The European Central Bank (ECB) doubled its position on Bitcoin (BTC), refusing to recognize it as a currency at the Q & A session on July 9.
Responding to a private request as part of its regular interactive Twitter program, which it administers as part of the hashtag #AskECB, the bank said it does not plan to add Bitcoin to its reserves.
“Bitcoin is not a currency, but an asset, and it is very volatile,” officials wrote, citing chief economist Philip Lane.
The reaction continues the ECB’s dissatisfied reaction to the cryptocurrency, which he has already circulated in other public statements.
In May of this year, a report entitled “Cryptoactives: implications for financial stability, monetary policy, and payment and market infrastructures” concluded that, in general, this phenomenon had little effect on the traditional economy.

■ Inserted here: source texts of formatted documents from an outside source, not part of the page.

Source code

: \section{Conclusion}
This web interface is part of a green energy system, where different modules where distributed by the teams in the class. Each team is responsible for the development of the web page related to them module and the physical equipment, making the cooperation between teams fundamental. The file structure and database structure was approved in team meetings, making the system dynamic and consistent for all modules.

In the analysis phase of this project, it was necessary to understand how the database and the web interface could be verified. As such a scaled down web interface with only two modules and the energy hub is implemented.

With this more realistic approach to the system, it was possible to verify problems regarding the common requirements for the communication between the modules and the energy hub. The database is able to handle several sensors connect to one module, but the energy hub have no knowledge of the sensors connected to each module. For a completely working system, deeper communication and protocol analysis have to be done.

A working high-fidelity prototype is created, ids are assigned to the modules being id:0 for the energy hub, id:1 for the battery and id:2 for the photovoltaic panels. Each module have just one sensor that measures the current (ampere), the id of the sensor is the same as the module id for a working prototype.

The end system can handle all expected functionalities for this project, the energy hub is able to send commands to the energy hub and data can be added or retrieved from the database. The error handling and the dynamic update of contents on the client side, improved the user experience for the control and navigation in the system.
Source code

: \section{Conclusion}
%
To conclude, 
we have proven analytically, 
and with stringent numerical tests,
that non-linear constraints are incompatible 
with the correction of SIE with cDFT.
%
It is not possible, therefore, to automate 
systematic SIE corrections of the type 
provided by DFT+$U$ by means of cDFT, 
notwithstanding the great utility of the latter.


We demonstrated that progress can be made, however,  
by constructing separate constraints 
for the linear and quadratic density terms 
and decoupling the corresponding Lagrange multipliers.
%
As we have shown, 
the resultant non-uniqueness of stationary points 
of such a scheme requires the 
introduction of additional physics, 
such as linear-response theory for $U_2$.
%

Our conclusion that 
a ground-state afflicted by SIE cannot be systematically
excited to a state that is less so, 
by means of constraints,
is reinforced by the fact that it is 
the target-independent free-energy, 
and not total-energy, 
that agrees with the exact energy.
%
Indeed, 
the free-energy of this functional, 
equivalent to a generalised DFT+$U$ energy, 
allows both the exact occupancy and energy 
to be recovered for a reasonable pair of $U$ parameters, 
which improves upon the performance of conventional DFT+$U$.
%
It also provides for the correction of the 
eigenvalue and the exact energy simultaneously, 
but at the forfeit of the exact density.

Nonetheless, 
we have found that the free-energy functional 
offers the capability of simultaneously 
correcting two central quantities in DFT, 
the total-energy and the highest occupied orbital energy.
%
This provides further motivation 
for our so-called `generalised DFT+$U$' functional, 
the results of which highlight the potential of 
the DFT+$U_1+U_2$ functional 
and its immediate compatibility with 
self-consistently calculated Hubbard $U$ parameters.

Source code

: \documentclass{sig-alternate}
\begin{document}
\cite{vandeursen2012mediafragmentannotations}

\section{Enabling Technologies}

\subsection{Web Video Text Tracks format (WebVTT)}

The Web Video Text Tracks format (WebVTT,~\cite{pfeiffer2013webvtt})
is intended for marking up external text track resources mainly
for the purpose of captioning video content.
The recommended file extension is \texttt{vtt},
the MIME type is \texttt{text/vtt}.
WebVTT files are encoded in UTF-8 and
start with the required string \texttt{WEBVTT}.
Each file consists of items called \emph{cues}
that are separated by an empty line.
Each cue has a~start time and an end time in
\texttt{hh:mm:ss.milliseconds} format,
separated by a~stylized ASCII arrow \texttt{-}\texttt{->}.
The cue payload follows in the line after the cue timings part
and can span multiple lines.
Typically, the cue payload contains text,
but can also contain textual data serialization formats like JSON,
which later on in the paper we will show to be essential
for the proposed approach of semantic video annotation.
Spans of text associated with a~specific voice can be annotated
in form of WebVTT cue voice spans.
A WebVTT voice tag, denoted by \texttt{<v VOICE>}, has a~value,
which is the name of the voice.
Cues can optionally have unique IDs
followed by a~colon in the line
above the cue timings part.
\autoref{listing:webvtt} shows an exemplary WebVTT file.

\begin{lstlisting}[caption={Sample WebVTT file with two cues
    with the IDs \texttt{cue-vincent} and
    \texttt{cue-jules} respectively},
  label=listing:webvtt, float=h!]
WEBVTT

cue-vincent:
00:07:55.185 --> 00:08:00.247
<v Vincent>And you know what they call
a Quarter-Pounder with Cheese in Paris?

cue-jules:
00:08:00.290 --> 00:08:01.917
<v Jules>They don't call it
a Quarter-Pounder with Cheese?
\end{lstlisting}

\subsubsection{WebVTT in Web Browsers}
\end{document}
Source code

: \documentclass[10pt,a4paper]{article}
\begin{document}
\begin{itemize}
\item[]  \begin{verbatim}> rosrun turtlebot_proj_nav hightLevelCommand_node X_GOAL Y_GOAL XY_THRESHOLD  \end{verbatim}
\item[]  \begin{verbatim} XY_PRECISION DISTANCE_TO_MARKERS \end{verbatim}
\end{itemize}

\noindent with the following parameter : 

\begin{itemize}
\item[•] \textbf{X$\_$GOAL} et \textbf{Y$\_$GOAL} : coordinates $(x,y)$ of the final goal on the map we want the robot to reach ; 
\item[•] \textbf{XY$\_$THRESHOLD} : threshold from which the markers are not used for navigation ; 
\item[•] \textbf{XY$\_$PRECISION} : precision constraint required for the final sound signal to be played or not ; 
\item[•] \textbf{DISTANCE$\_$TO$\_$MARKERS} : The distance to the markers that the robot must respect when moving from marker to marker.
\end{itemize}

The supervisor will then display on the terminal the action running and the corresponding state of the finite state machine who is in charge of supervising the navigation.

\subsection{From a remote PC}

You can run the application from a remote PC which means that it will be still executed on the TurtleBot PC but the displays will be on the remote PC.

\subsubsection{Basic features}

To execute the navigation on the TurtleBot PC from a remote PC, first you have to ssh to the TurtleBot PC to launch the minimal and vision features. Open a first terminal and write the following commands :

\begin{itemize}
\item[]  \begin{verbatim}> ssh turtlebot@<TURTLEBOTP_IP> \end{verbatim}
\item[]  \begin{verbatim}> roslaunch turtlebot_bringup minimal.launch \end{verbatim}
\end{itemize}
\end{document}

Earlier, the reserve bank of the European Union also expressed a bearish idea of issuing its own digital currency, in contrast to the noise that now comes from China and a number of other countries.
As expected, supporters of cryptocurrency had little time for Lane’s brief statements about Bitcoin this time.
“Bitcoin is money,” Pierre Rochard, a software engineer who is known for his advocacy, replied to Twitter with a high rating.
Another user has reproduced his own ECB inflation calculator, which has shown a decline in the euro’s purchasing power since its introduction twenty years ago.
They argued that it was infinitely worse than the temporary bursts of volatility observed with Bitcoin.